Plavix sales were 1.28 billion euros in 2000, for 17% of the company's developed sales, and observers such as Bank of America expect it to hit the 7 billion euro mark by 2005. But Alistair Campbell, an analyst at Schroder Salomon Smith Barney who rates Sanofi at outperform-high risk, has a different view. "We think it's a 4 billion euros, not a 5 billion euro-to-10 billion euro market," he says.

That's because Plavix's target market of 14 million U.S. patients includes those who already take the drug for early stage cardiovascular illnesses, like myocardial infarction and unstable angina, he says. Moreover, says Mr. Campbell, some doctors believe that the drug is too expensive.

"Many elderly patients with severe heart disease take multiple medications," Mr. Campbell says. "Who's going to pay?"

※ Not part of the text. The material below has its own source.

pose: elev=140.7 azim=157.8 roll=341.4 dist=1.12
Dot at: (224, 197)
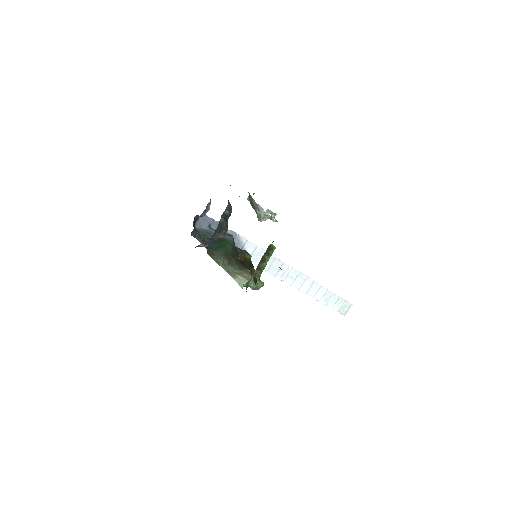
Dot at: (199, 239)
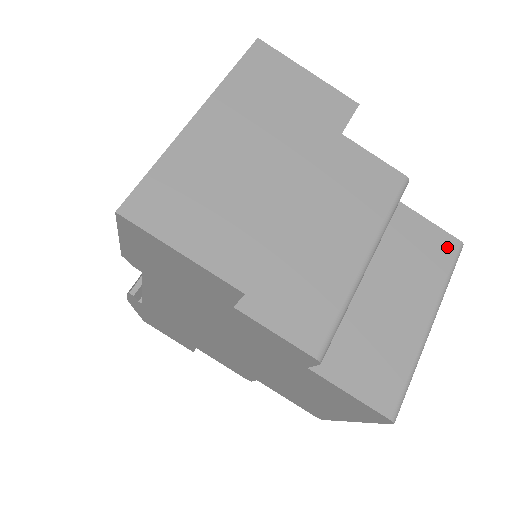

At around $3 (3.49 euros) a day, Plavix would increase the average patient's daily bill of $7 by around 40%, he says.

Sanofi could also lose the U.S. backing for Avapro/Aprovel, says the Zurich money manager. U.S. marketing partner Bristol-Myers Squibb could drop its deal for Avapro if it gains FDA approval for a competing drug, Vanlev. The company said in a May press release that it may resubmit Vanlev for FDA approval this year. Its entry could nibble into at Avapro's U.S. market -- and margins.

Avapro contributed 665 million euros, or 9%, of developed sales in 2000, and Sanofi expects the drug to produce 800 million euros in 2001 and 1.5 billion euros by 2005. That would be about 12% of developed sales.

"A marketing partner might be more motivated to sell its own drug," Mr. Campbell said. "Why pay royalties when you can have higher margins?"

Finally, Sanofi is betting on approval of a possible fourth blockbuster drug called Arixtra, which is now under priority review -- a rapid process for drugs that address an urgent need. But at least one analyst questions the likelihood of FDA approval.

"I'm less enthusiastic than many about Arixtra," says Commerzbank's Mr. Clark. "There's a relatively high instance of bleeding in the study showing that it's superior to Lovenox." Lovenox is Aventis's competing drug and the top seller in the U.S.

Results from a 2000 American Society of Hematology study on Phase 3 anti-thrombosis drugs showed an "elevated level of bleeding" with Arixtra. A UBS Warburg note on the study considers the amount "statistically significant."

Moreover, Mr. Clark adds, Arixtra has no antidote for bleeding, while Lovenox does. That could impede FDA approval. In 2000, of 27 drugs under FDA priority review, only 41% were approved immediately, while 18% were deemed "unapprovable," meaning that the drug might never be produced commercially.